Appointed by the New Jersey Supreme Court

OPINION 532

Marketing of Card
Advising of "Miranda" Rights

    The inquirer states that he has invented and copyrighted a card which could be delivered to persons charged with criminal offenses apprising them of their Miranda rights. He characterizes the card as "the Miranda card". He desires to market the card by setting up a separate business corporation which will distribute it throughout the nation. The inquirer's card submitted to us has his name on it. It is not clear whether, when he markets the card, the inquirer's name will be on it, but certainly the name and address of the separate business entity that will handle it, will be. The inquirer states that he considers this unique and something never done before.
    He poses five questions:
    1.    Would it be appropriate to set up a separate business to market the card?

    2.    If it is not appropriate to set up such business, could he market the card as a lawyer?

    3.    If a separate business were set up, would the marketing constitute the "unlicensed" practice of law?

    4.    Assuming the business is set up and kept separate and apart from his legal business, would there be a conflict of interest if he were serving as a prosecutor for a municipality?


    5.    If it is acceptable to market the card as a lawyer, would there be a conflict if the lawyer served as prosecutor of a local municipality?

    There is no need to answer the questions seriatim.

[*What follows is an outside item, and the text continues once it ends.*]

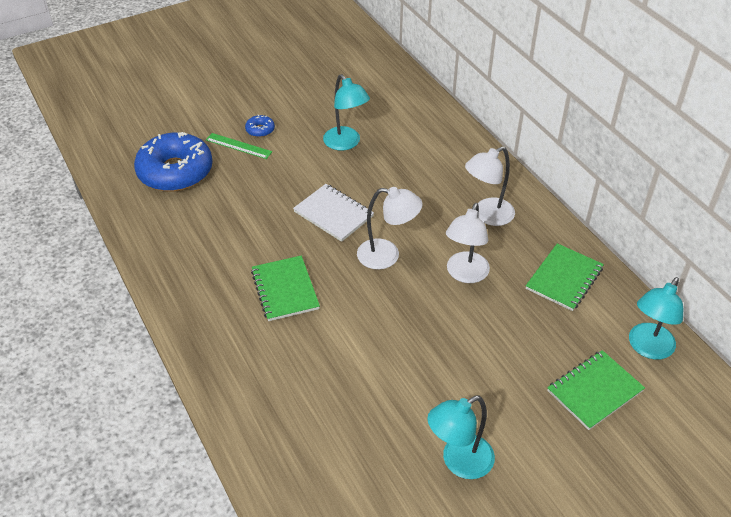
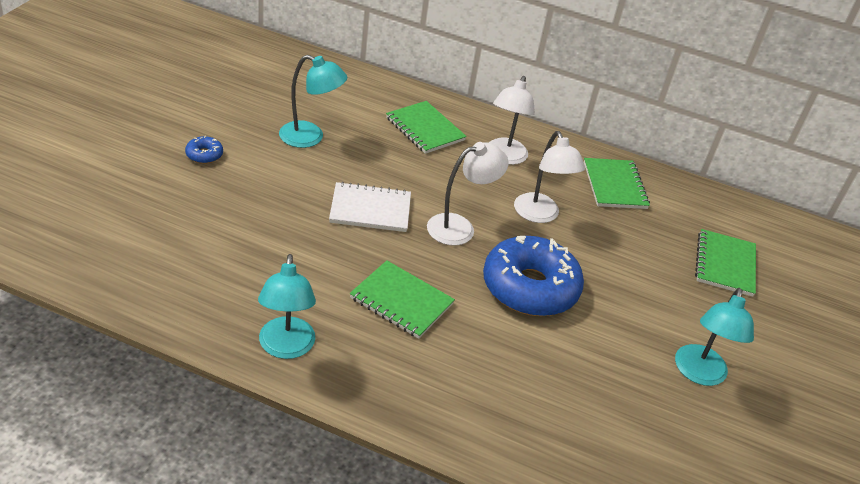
camera: 45 degrees left, 5 degrees down
blue donut [134,132,213,192] -> blue donut moved to [483,236,584,316]
green ruler [206,133,272,159] -> none
turquoise lamp [629,277,683,360] -> turquoise lamp moved to [258,254,316,359]
none -> green notebook [386,101,467,154]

Counsel refers to DR2-102 (D) as authority for a lawyer engaging in a business other than the legal profession as long as the business is separate from his professional life. The quoted section merely states that a lawyer shall not, if in another business or profession, so indicate on the stationery or business card or in any publication. The cited section is clear authority for the proposition that he may not market the card as a lawyer. There is no prohibition against his creating another business to market the card if he so desires but that business and his law office must be kept entirely separate.
    It seems to us that, if he does pursue the business of marketing the Miranda card through a separate business entity, this action would be incompatible with his acting as a municipal prosecutor. Since he is the sole owner of the business, it is his alter ego and in the minds of the general public, the two positions would be inseparable. An anomalous situation would arise if a person were arrested in a municipality in which the inquirer was the municipal prosecutor and the individual arrested were to hand the arresting officer the Miranda card.
    The Supreme Court in Higgins v. Advisory Committee on Professional Ethics, 73 N.J. 123, 129 (1977), stated that the appearance of impropriety must be reasonable rather than fanciful and that there must be some reasonable basis for the perception that impropriety exists. We think that in the situation posited here there would be a real perception on the part of the general public of impropriety.
    If the inquirer pursues his desire to publish the Miranda card, we believe this would preclude his being a municipal prosecutor.